Keefe, Bruyette & Woods analysts believe that universal banks will return to M&A to build scale in high-return businesses as they exit a cycle of divestitures that responded to tighter post-financial crisis regulation.
They expect JPMorgan Chase & Co. and Goldman Sachs Group Inc. to be the most active buyers. KBW noted that Goldman Sachs wants to grow revenues by $5 billion by 2020 and that the company has made deals in the financial technology and investment management spaces.
KBW also believes that JPMorgan is more likely to be an active acquirer as it seeks to increase scale in payments, wealth management and asset management.
To pursue larger deals, banks could pause share repurchase plans to fund accretive transactions, the analysts noted. In 2019, KBW expects universal banks to repurchase $97 billion of shares and, in the near term, to rely on share repurchase for earnings growth.
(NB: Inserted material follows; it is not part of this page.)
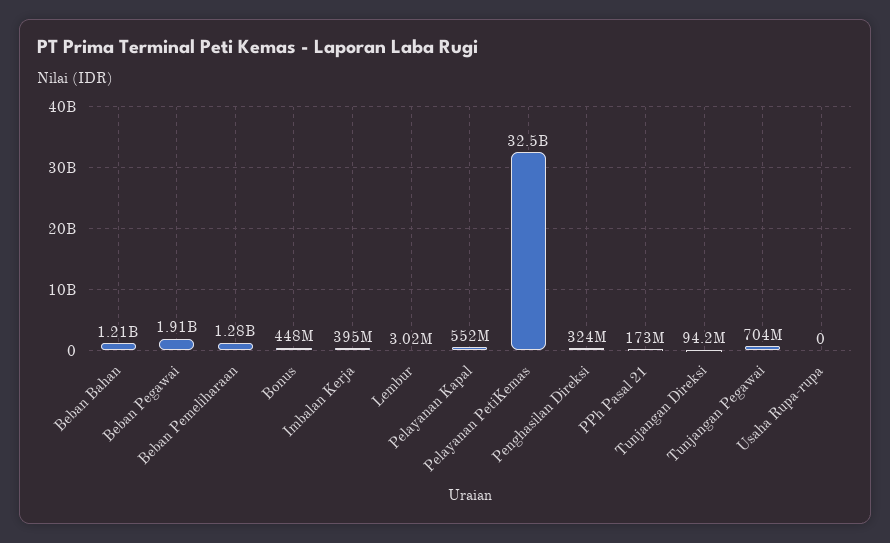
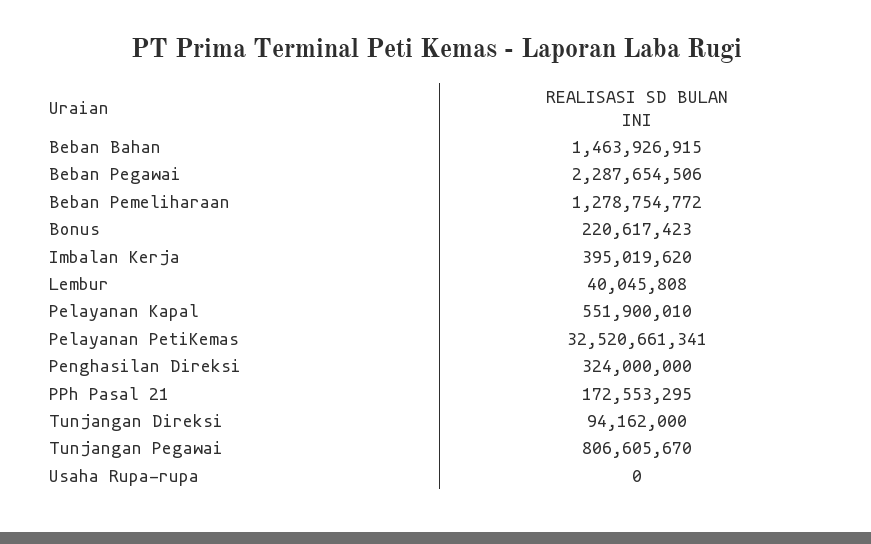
Beban Bahan: 1210000000 -> 1463926915
Beban Pegawai: 1910000000 -> 2287654506
Bonus: 448000000 -> 220617423
Lembur: 3020000 -> 40045808
Tunjangan Pegawai: 704000000 -> 806605670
But over the long term — beyond 2019 — acquisitions could make more sense for earnings accretion, the analysts added.
The analysts wrote that Morgan Stanley and State Street Corp. have an "average" probability of ramping up M&A activity, while Wells Fargo & Co., Citigroup Inc. and Bank of New York Mellon Corp. have a "low" probability. Bank of America Corp. has a "very low" chance of doing a large deal in the near to medium term, the analysts wrote.